#### Ćwiczenie 1:
Przedstaw w formie listy najważniejsze informacje z akapitu zaczynającego się od słów „W majowym wydaniu magazynu” w poniższym tekście o majowym numerze „Vogue Polska”.
#### Ćwiczenie 2:
Przepisz fragment poniższego tekstu o majowym numerze „Vogue Polska”, zaczynając od słów „W majowym wydaniu” i kontynuując aż do słów „na ulicach Paryża.”. Zamień w nim „Paryża” na „Rzymu”.

#### Fragment tekstu:
W majowym wydaniu magazynu wspominamy Lee Radziwiłł, która pozostawała zawsze w cieniu swojej starszej siostry, Jackie Kennedy-Onassis, rozmawiamy z Charlotte Gainsbourg, która spokój w życiu osobistym równoważy odważnymi decyzjami zawodowymi, a także podglądamy intensywne życie polskiej aktorki Agnieszki Grochowskiej.
– Świat byłby ciekawszy, gdyby artyści nie musieli uważać na każde słowo – mówi w rozmowie z Mają von Horn francuska ikona stylu Charlotte Gainsbourg. Piosenkarkę, autorkę tekstów, a także aktorkę w sesji okładkowej do majowego numeru „Vogue Polska” sfotografował Juergen Teller. Niemiecki fotograf powraca na łamy naszego magazynu po historycznej okładce pierwszego wydania polskiej edycji „Vogue’a”. Tym razem 47-letnią Gainsburg, która w życiu codziennym ucieka od skandali, sfotografował na ulicach Paryża.

#### Dostarczone informacje:

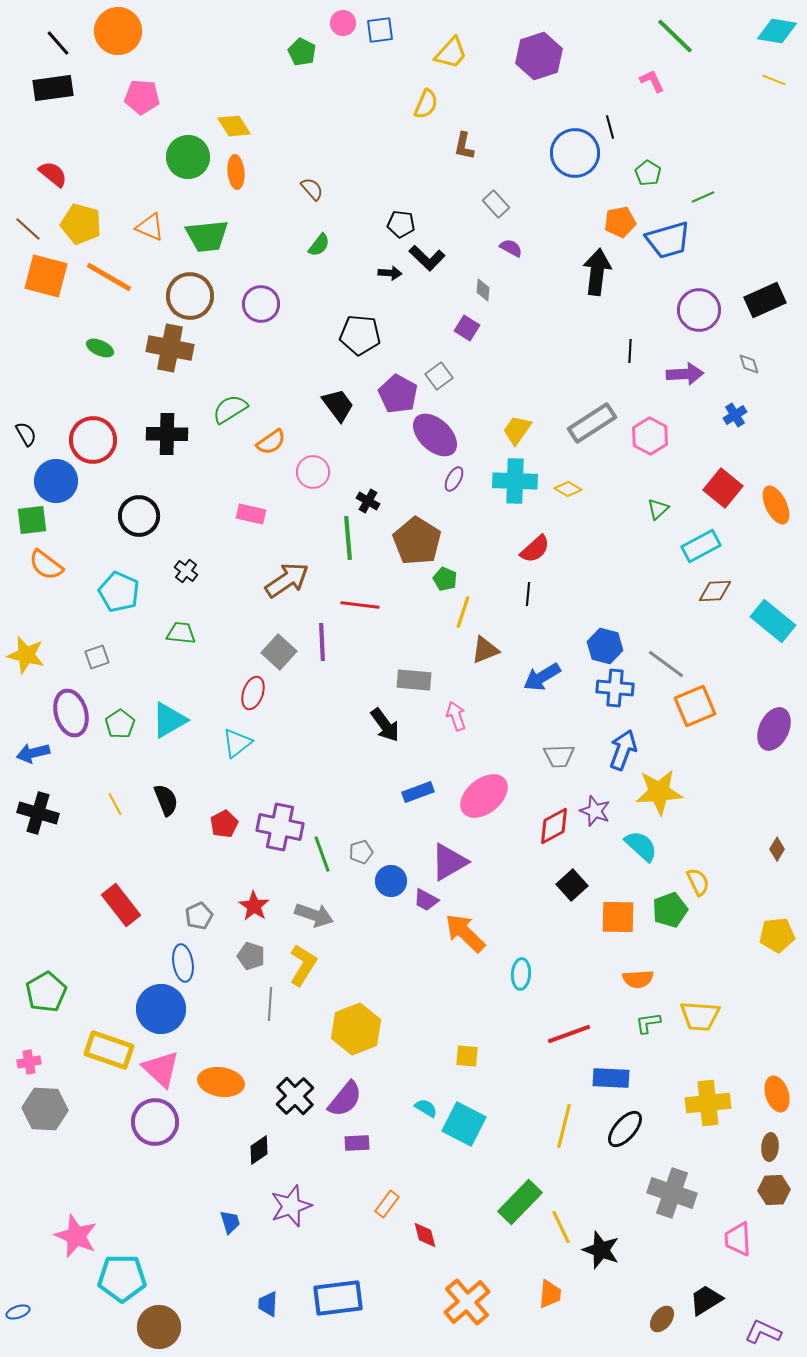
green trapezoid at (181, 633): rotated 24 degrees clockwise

--

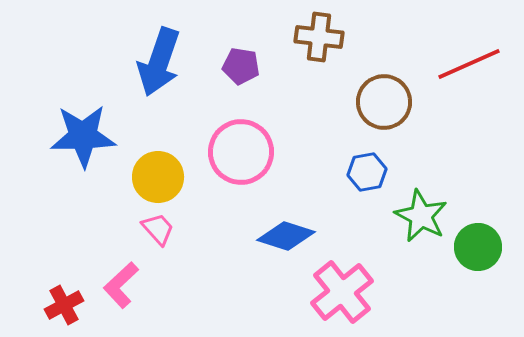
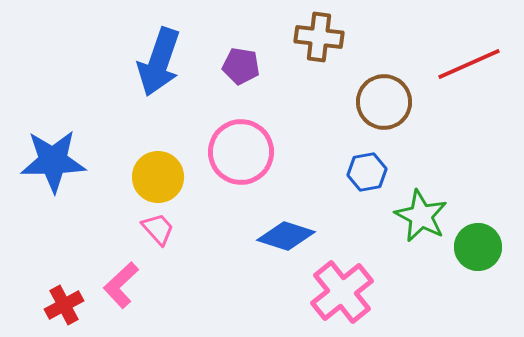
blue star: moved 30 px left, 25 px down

#### Rozwiązanie zadania 1:
W majowym wydaniu magazynu:
- wspomnienie Lee Radziwiłł, która zawsze pozostawała w cieniu starszej siostry, Jackie Kennedy-Onassis;
- rozmowa z Charlotte Gainsbourg, która spokój w życiu osobistym równoważy odważnymi decyzjami zawodowymi;
- spojrzenie na intensywne życie polskiej aktorki Agnieszki Grochowskiej.

#### Rozwiązanie zadania 2:
W majowym wydaniu magazynu wspominamy Lee Radziwiłł, która pozostawała zawsze w cieniu swojej starszej siostry, Jackie Kennedy-Onassis, rozmawiamy z Charlotte Gainsbourg, która spokój w życiu osobistym równoważy odważnymi decyzjami zawodowymi, a także podglądamy intensywne życie polskiej aktorki Agnieszki Grochowskiej.
– Świat byłby ciekawszy, gdyby artyści nie musieli uważać na każde słowo – mówi w rozmowie z Mają von Horn francuska ikona stylu Charlotte Gainsbourg. Piosenkarkę, autorkę tekstów, a także aktorkę w sesji okładkowej do majowego numeru „Vogue Polska” sfotografował Juergen Teller. Niemiecki fotograf powraca na łamy naszego magazynu po historycznej okładce pierwszego wydania polskiej edycji „Vogue’a”. Tym razem 47-letnią Gainsburg, która w życiu codziennym ucieka od skandali, sfotografował na ulicach Rzymu.